Data Source: The investigators reviewed consecutive routine EEGs from 1995 through 2004 for pediatric patients with benign focal epileptiform discharges and identified 117 whose seizures were consistent with BECTS. They then compared comorbidity rates among those children with the general age-matched population.
Disclosures: The investigator reported no conflicts of interest with respect to her presentation and said that no specific funding was used to conduct the study.
BOSTON — An increased incidence of psychiatric and developmental comorbidities in children with a common form of childhood epilepsy might support the hypothesis that the benign epilepsies of childhood and epilepsy syndromes exist on a continuum, according to a retrospective study of EEGs.
In the study, children with benign focal epilepsy with centro-temporal spikes (BECTS)—the most common childhood epilepsy syndrome—had a higher incidence of psychiatric illnesses, attention-deficit/hyperactivity disorder (ADHD), and developmental delay than estimates from the general population, Dr. Shalaka Indulkar reported in a poster presentation at the annual meeting of the American Epilepsy Society.
The results of the study demonstrate the importance of screening children with benign focal epilepsy for psychological and other cognitive problems, Dr. Indulkar stressed. “Unfortunately, pediatric patients are not sufficiently screened for these problems; the nocturnal seizures are often missed, unless the child generalizes; and most institutions lack a good neuropsychiatry division to assess for learning difficulties.

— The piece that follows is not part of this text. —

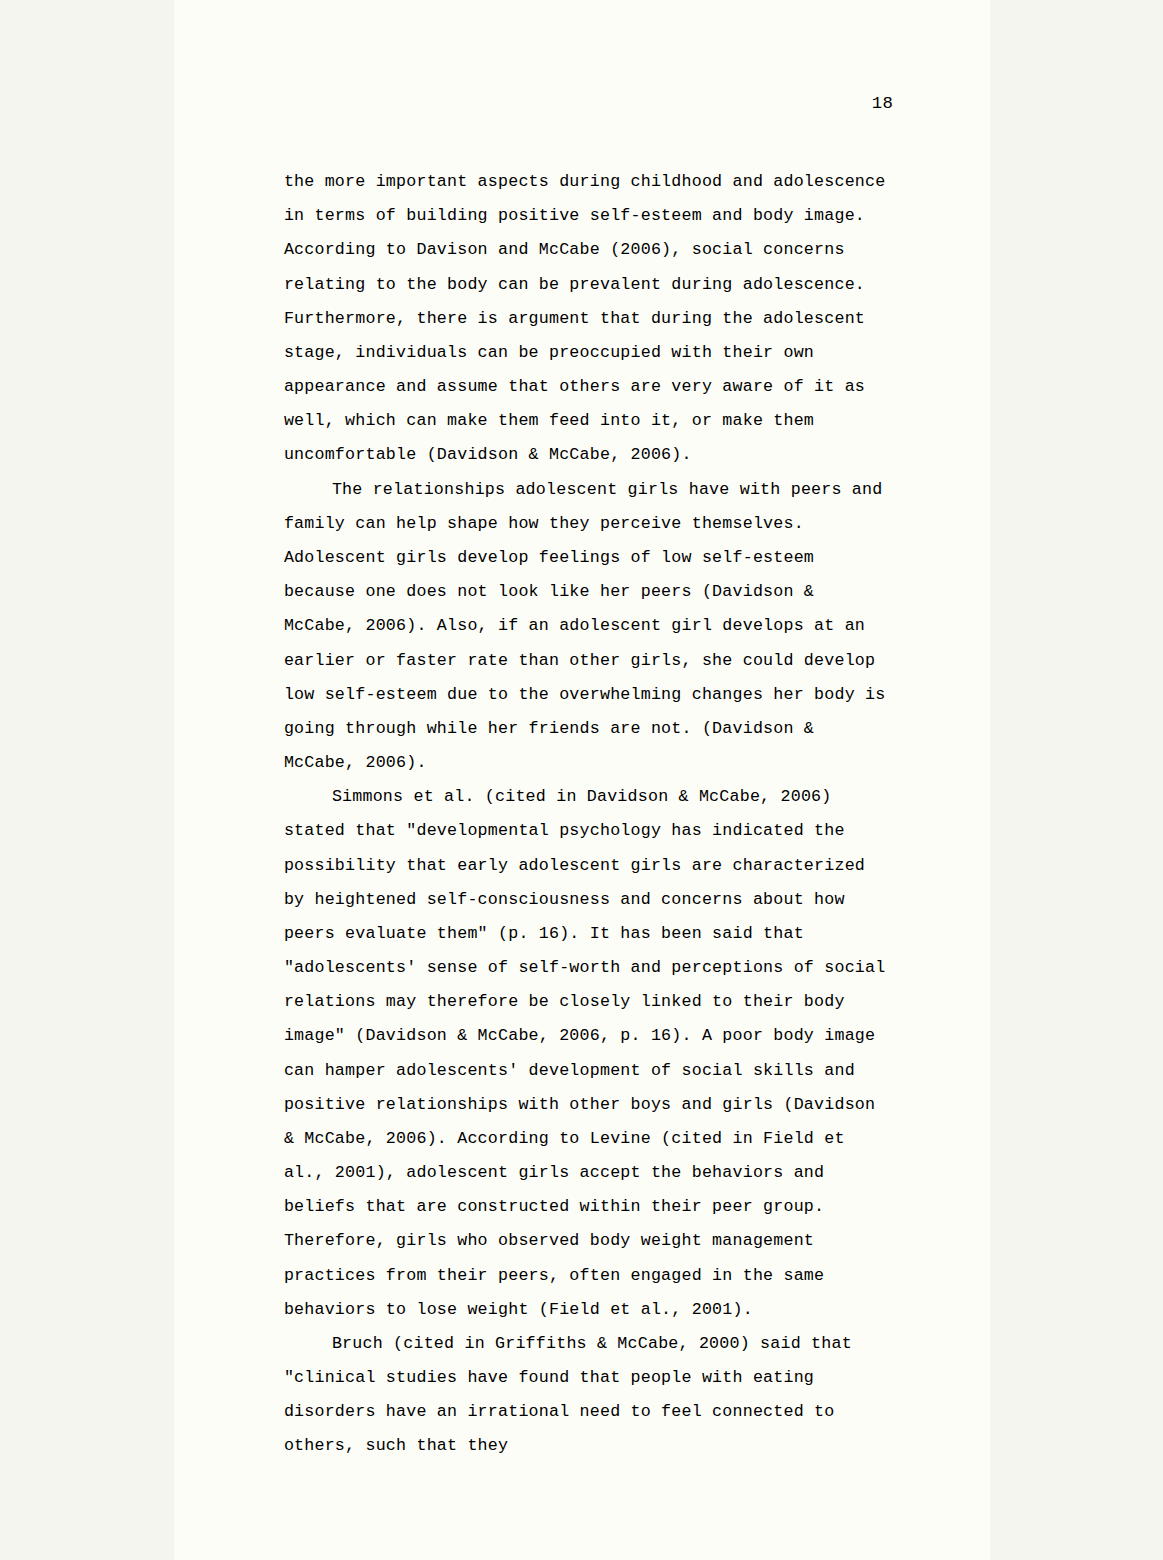18
the more important aspects during childhood and adolescence in terms of building positive self-esteem and body image. According to Davison and McCabe (2006), social concerns relating to the body can be prevalent during adolescence. Furthermore, there is argument that during the adolescent stage, individuals can be preoccupied with their own appearance and assume that others are very aware of it as well, which can make them feed into it, or make them uncomfortable (Davidson & McCabe, 2006).
The relationships adolescent girls have with peers and family can help shape how they perceive themselves. Adolescent girls develop feelings of low self-esteem because one does not look like her peers (Davidson & McCabe, 2006). Also, if an adolescent girl develops at an earlier or faster rate than other girls, she could develop low self-esteem due to the overwhelming changes her body is going through while her friends are not. (Davidson & McCabe, 2006).
Simmons et al. (cited in Davidson & McCabe, 2006) stated that "developmental psychology has indicated the possibility that early adolescent girls are characterized by heightened self-consciousness and concerns about how peers evaluate them" (p. 16). It has been said that "adolescents' sense of self-worth and perceptions of social relations may therefore be closely linked to their body image" (Davidson & McCabe, 2006, p. 16). A poor body image can hamper adolescents' development of social skills and positive relationships with other boys and girls (Davidson & McCabe, 2006). According to Levine (cited in Field et al., 2001), adolescent girls accept the behaviors and beliefs that are constructed within their peer group. Therefore, girls who observed body weight management practices from their peers, often engaged in the same behaviors to lose weight (Field et al., 2001).
Bruch (cited in Griffiths & McCabe, 2000) said that "clinical studies have found that people with eating disorders have an irrational need to feel connected to others, such that they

Subtle learning difficulties often go undetected.”
The investigators reviewed consecutive routine EEGs from 1995 through 2004 for pediatric patients with benign focal epileptiform discharges and identified 117 whose seizures were consistent with BECTS. These features included typical brief hemifacial seizures associated with speech arrest, drooling, and preservation of consciousness or gurgling or grunting noises with loss of consciousness and terminating in vomiting; or with nocturnal secondarily generalized seizures. They collected data on general demographics and neurologic, behavioral, and psychiatric disorders and used descriptive data and the Fisher's exact test for analysis.

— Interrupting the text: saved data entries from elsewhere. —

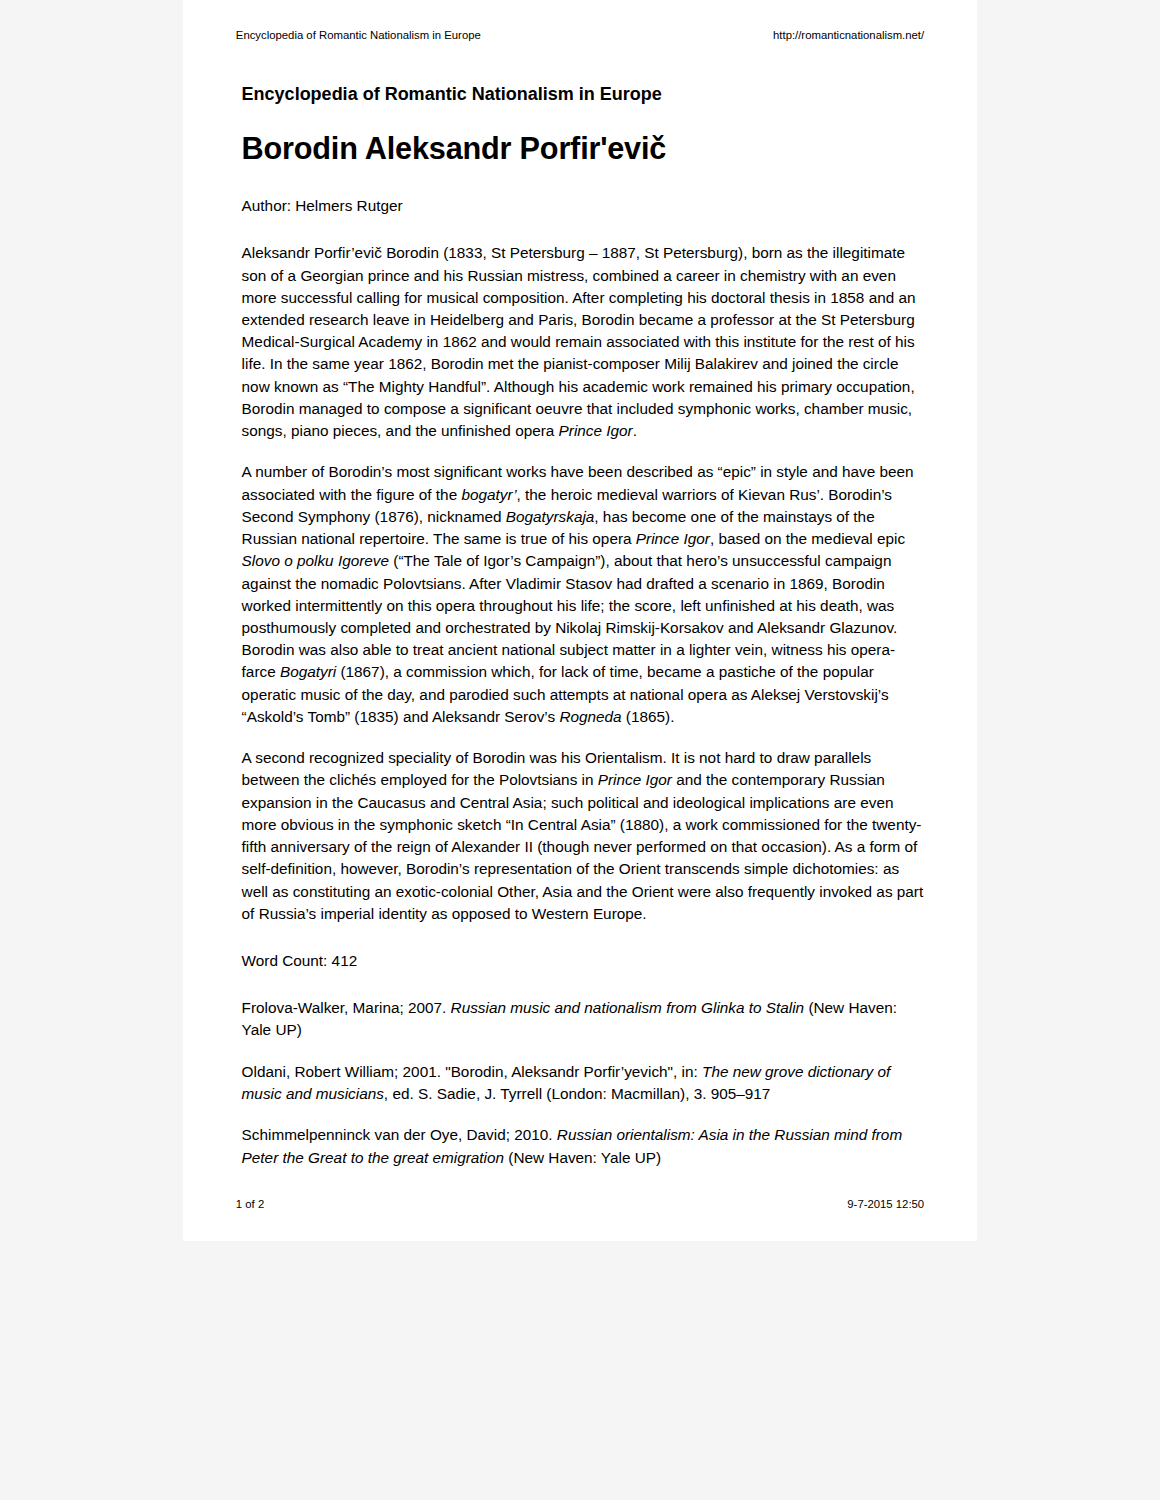Encyclopedia of Romantic Nationalism in Europe
http://romanticnationalism.net/
Encyclopedia of Romantic Nationalism in Europe
Borodin Aleksandr Porfir'evič
Author: Helmers Rutger
Aleksandr Porfir’evič Borodin (1833, St Petersburg – 1887, St Petersburg), born as the illegitimate son of a Georgian prince and his Russian mistress, combined a career in chemistry with an even more successful calling for musical composition. After completing his doctoral thesis in 1858 and an extended research leave in Heidelberg and Paris, Borodin became a professor at the St Petersburg Medical-Surgical Academy in 1862 and would remain associated with this institute for the rest of his life. In the same year 1862, Borodin met the pianist-composer Milij Balakirev and joined the circle now known as “The Mighty Handful”. Although his academic work remained his primary occupation, Borodin managed to compose a significant oeuvre that included symphonic works, chamber music, songs, piano pieces, and the unfinished opera Prince Igor.
A number of Borodin’s most significant works have been described as “epic” in style and have been associated with the figure of the bogatyr’, the heroic medieval warriors of Kievan Rus’. Borodin’s Second Symphony (1876), nicknamed Bogatyrskaja, has become one of the mainstays of the Russian national repertoire. The same is true of his opera Prince Igor, based on the medieval epic Slovo o polku Igoreve (“The Tale of Igor’s Campaign”), about that hero’s unsuccessful campaign against the nomadic Polovtsians. After Vladimir Stasov had drafted a scenario in 1869, Borodin worked intermittently on this opera throughout his life; the score, left unfinished at his death, was posthumously completed and orchestrated by Nikolaj Rimskij-Korsakov and Aleksandr Glazunov. Borodin was also able to treat ancient national subject matter in a lighter vein, witness his opera-farce Bogatyri (1867), a commission which, for lack of time, became a pastiche of the popular operatic music of the day, and parodied such attempts at national opera as Aleksej Verstovskij’s “Askold’s Tomb” (1835) and Aleksandr Serov’s Rogneda (1865).
A second recognized speciality of Borodin was his Orientalism. It is not hard to draw parallels between the clichés employed for the Polovtsians in Prince Igor and the contemporary Russian expansion in the Caucasus and Central Asia; such political and ideological implications are even more obvious in the symphonic sketch “In Central Asia” (1880), a work commissioned for the twenty-fifth anniversary of the reign of Alexander II (though never performed on that occasion). As a form of self-definition, however, Borodin’s representation of the Orient transcends simple dichotomies: as well as constituting an exotic-colonial Other, Asia and the Orient were also frequently invoked as part of Russia’s imperial identity as opposed to Western Europe.
Word Count: 412
Frolova-Walker, Marina; 2007. Russian music and nationalism from Glinka to Stalin (New Haven: Yale UP)
Oldani, Robert William; 2001. "Borodin, Aleksandr Porfir’yevich", in: The new grove dictionary of music and musicians, ed. S. Sadie, J. Tyrrell (London: Macmillan), 3. 905–917
Schimmelpenninck van der Oye, David; 2010. Russian orientalism: Asia in the Russian mind from Peter the Great to the great emigration (New Haven: Yale UP)
1 of 2
9-7-2015 12:50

Of the 117 patients included in the final analysis, 51 were girls and 66 were boys, and the mean age at initial diagnosis of EEG abnormality was 6.8 years (6.2 years in girls and 7.0 years in boys), said Dr. Indulkar, a neurology resident at the Cleveland Clinic.
The prevalence of co-existing psychiatric problems, including anxiety, schizophrenia, obsessive compulsive disorder, and depression in the study population was 9.4%, she reported, noting that this rate is substantially higher than the estimated 1%–4% seen in the general pediatric population, she said.

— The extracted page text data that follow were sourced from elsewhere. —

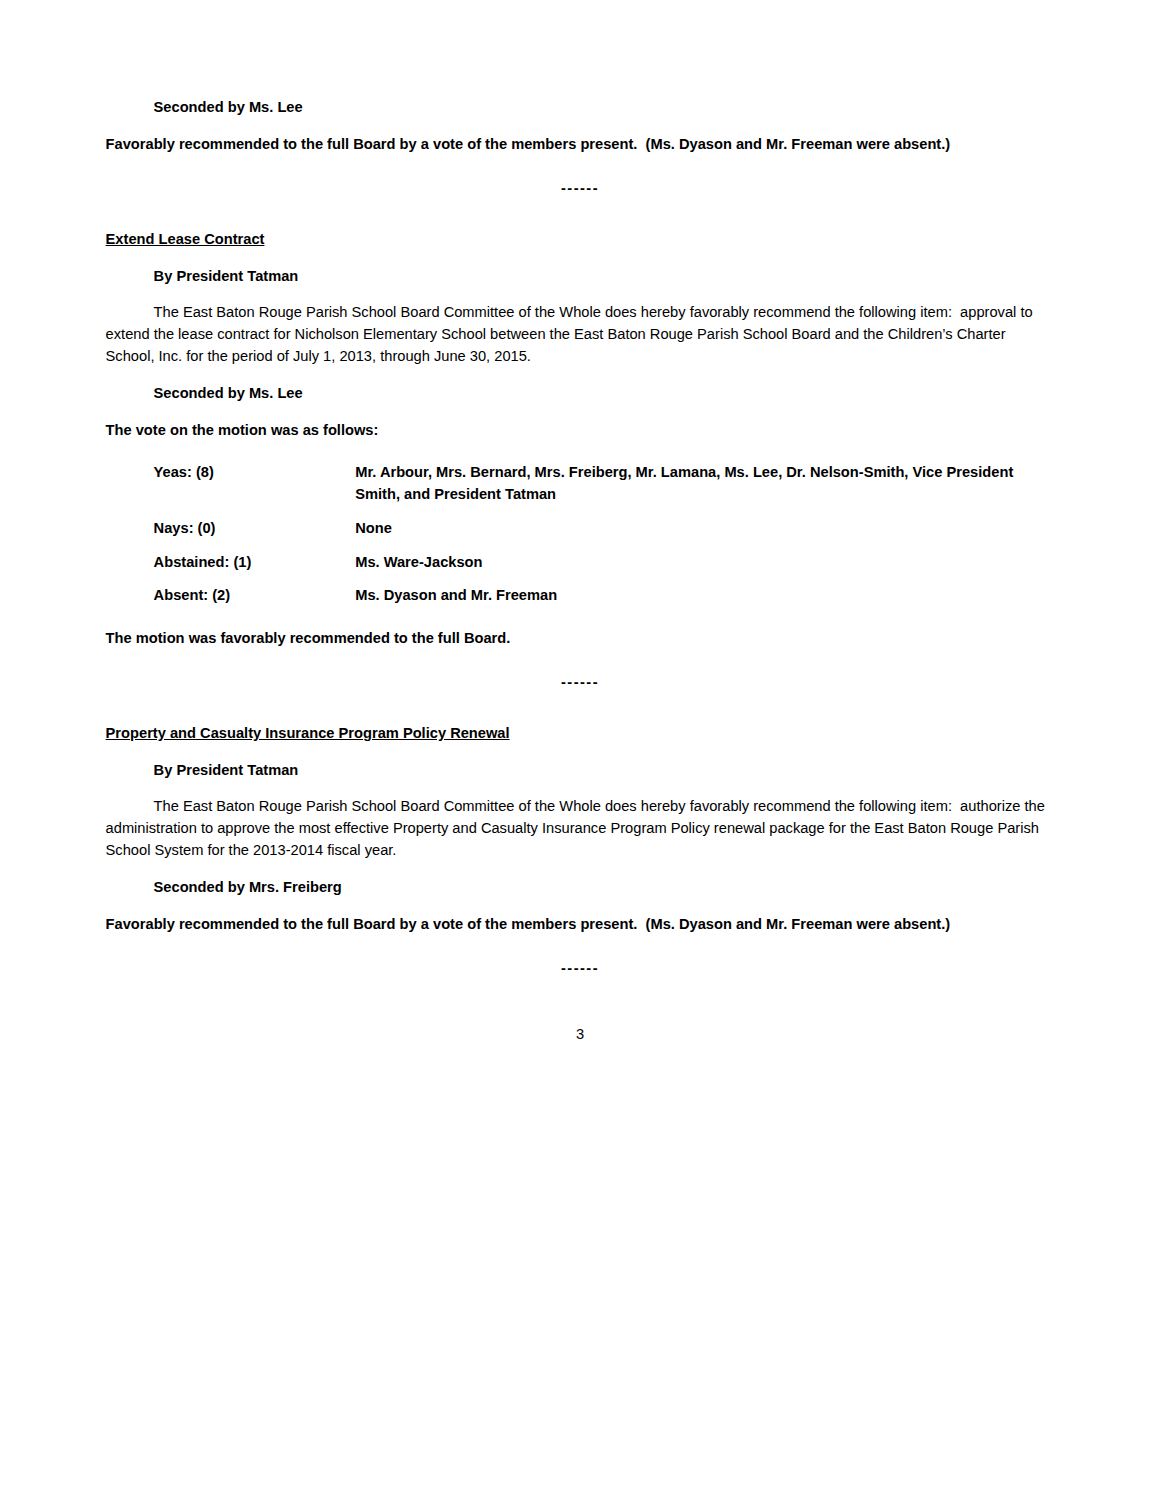Seconded by Ms. Lee
Favorably recommended to the full Board by a vote of the members present. (Ms. Dyason and Mr. Freeman were absent.)
------
Extend Lease Contract
By President Tatman
The East Baton Rouge Parish School Board Committee of the Whole does hereby favorably recommend the following item: approval to extend the lease contract for Nicholson Elementary School between the East Baton Rouge Parish School Board and the Children’s Charter School, Inc. for the period of July 1, 2013, through June 30, 2015.
Seconded by Ms. Lee
The vote on the motion was as follows:
| Yeas: (8) | Mr. Arbour, Mrs. Bernard, Mrs. Freiberg, Mr. Lamana, Ms. Lee, Dr. Nelson-Smith, Vice President Smith, and President Tatman |
| Nays: (0) | None |
| Abstained: (1) | Ms. Ware-Jackson |
| Absent: (2) | Ms. Dyason and Mr. Freeman |
The motion was favorably recommended to the full Board.
------
Property and Casualty Insurance Program Policy Renewal
By President Tatman
The East Baton Rouge Parish School Board Committee of the Whole does hereby favorably recommend the following item: authorize the administration to approve the most effective Property and Casualty Insurance Program Policy renewal package for the East Baton Rouge Parish School System for the 2013-2014 fiscal year.
Seconded by Mrs. Freiberg
Favorably recommended to the full Board by a vote of the members present. (Ms. Dyason and Mr. Freeman were absent.)
------
3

ADHD was observed in 11% of the seizure population, compared with an estimated prevalence rate of 3%–7% among school-aged children in the United States.
Additionally, developmental delay, including pervasive developmental disorder, language disorder, and autism, was found in 10.2% of the seizure population, and tics were noted in 5.1% of the population.
“Interestingly, we also found a high incidence of children with migraine and headaches in the study population,” Dr. Indulkar said.
Both psychiatric illness and developmental disorders were more common among boys in the study population than girls, she said.
The presence of epileptiform disturbances among children who have epilepsies of varying severity and learning, and other central nervous system-related comorbidities has led investigators to postulate that there is a link between the benign and more serious epilepsy syndromes.
However, “children with typical [BECTS] do not necessarily have abnormal EEGs in sleep, but they still may have learning difficulties, so the mechanism [for the CNS-related comorbidities] remains elusive,” Dr. Indulkar said in an interview.
She and her associates did not consider the influence of antiseizure medications on children in this study, according to Dr. Indulkar. “Not all children with BECTS are treated, as most seizures are rare, occur nocturnally, and are self-limited, so it's unlikely that medications alone could explain the cognitive problems.”